3. Any bogus or incorrectly formed packet sent on a network.
4. A person who is bogus or who says bogus things. This was historically the original usage, but has been overtaken by its derivative senses. See also bogosity; compare psyton, fat electrons, magic smoke.
The bogon has become the type case for a whole bestiary of nonce particle names, including the "clutron" or "cluon" (indivisible particle of cluefulness, obviously the antiparticle of the bogon) and the futon (elementary particle of randomness, or sometimes of lameness). These are not so much live usages in themselves as examples of a live meta-usage: that is, it has become a standard joke or linguistic maneuver to "explain" otherwise mysterious circumstances by inventing nonce particle names. And these imply nonce particle theories, with all their dignity or lack thereof (we might note parenthetically that this is a generalisation from "(bogus particle) theories" to "bogus (particle theories)"!). Perhaps such particles are the modern-day equivalents of trolls and wood-nymphs as standard starting-points around which to construct explanatory myths. Of course, playing on an existing word (as in the "futon") yields additional flavour.
| 3:50 am on Sep 2, 2009 (gmt 0)|
Thanks for the info maximillianos :)
Didn't even knew such thing existed !
What seems is that you had a dedicated server and that's why you had to configure the setting for yourself. But again, this would be the responsibility of the hosting company in case you are on shared hosting.

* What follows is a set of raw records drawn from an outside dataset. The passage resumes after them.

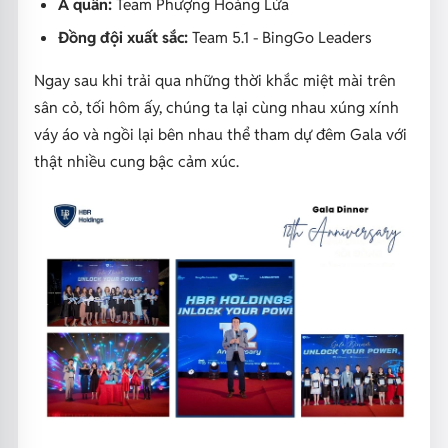
Á quân:
Team Phượng Hoàng Lửa
Đồng đội xuất sắc:
Team 5.1 - BingGo Leaders
Ngay sau khi trải qua những thời khắc miệt mài trên
sân cỏ, tối hôm ấy, chúng ta lại cùng nhau xúng xính
váy áo và ngồi lại bên nhau thể tham dự đêm Gala với
thật nhiều cung bậc cảm xúc.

| 3:58 am on Sep 2, 2009 (gmt 0)|
|I advise others to not use such filtering at all. There are much better ways of securing your server than blacklisting unallocated ranges. |
For certain specialised uses bogon filtering can be a very useful first cut. One example is udp based services.
The team-cymru site contains many formats of the bogon lists including preconfigured cisco configs. They are very good at keeping their copies current.
The one I use is the cidr format plain text list. This is then massaged into a binary format file for certain applications.